A sparkling lead turn from Rebecca Trehearn, and brilliant choreography from Alistair David, enliven this Sweet Charity at Nottingham Playhouse
“Your game makes very good sense”
So pleased to have managed to squeak into Nottingham Playhouse’s Sweet Charity before it finished, this is what everyone uses their annual leave for, right…?! The second major production of the show in recent months following the Watermill’s strong actor-muso interpretation this summer, it is one which makes a bold move in introducing Alistair David’s choreography to give this 1966 musical a fresh lick of paint.
It’s the only real sense of updating that Bill Buckhurst’s production provides but it is an impactful one, David reimagining almost wholesale and invigorating the almost-too-familiar sounds of Cy Coleman’s classic score. In takis’ podium-based design, it looks a dream and more than justifies new AD Adam Lenson’s decision to reintroduce musicals to the programme here after an absence of more than a decade.
And in casting Rebecca Trehearn as its star, it could scarce have chosen better. Trehearn sounds like a dream throughout, of course she does, but what this role does is to really let her flex her acting chops and reveal how good a comedian she is. Goofy without being gormless, sweet without ever letting us forget how smart, and sensitive too – it’s impossible not to be entirely affected by her everytime her heart gets bruised.

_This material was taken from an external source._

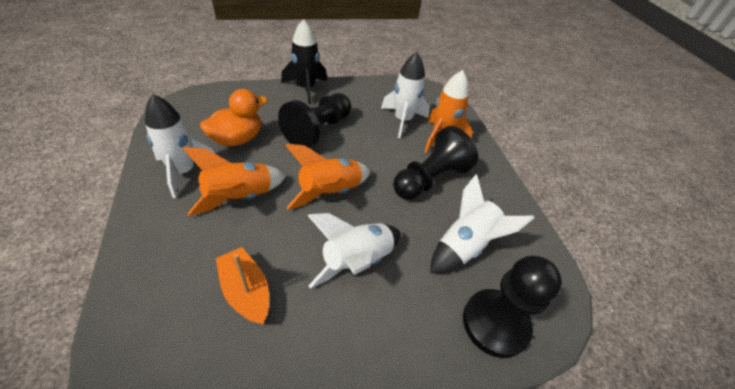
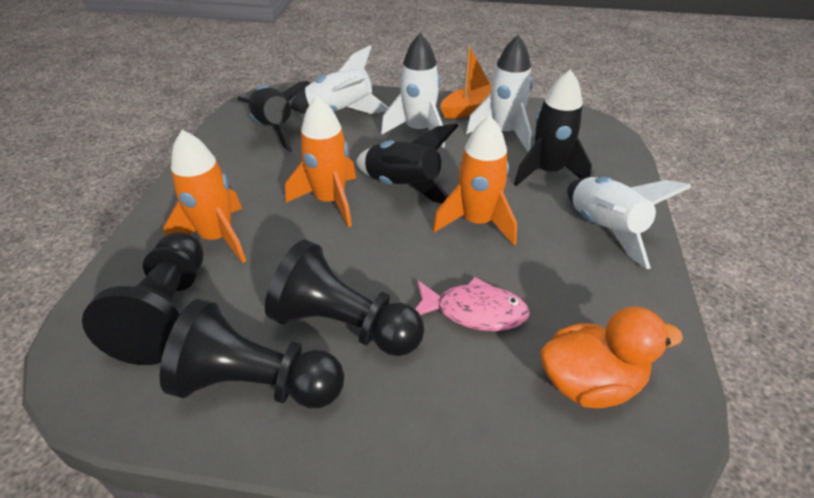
black rocket: [281,19,327,104] = 1 -> [237,81,310,152] [356,123,459,203] [514,69,592,186] = 3
pink fish: none = 0 -> [415,277,530,331] = 1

She’s supported well by the likes of Amy Ellen Richardson and Carly Mercedes Dyer, dalliances amusingly with Marc Elliott and Jeremy Secomb. And Caroline Humphris’ musical direction is taut with life, again no mean feat for a classic show. My only caveat comes with the uninterrogated premise of the show which a 21st century mindset ought to demand – consequence-free fun, laughs and good times are over, our theatre should reflect that.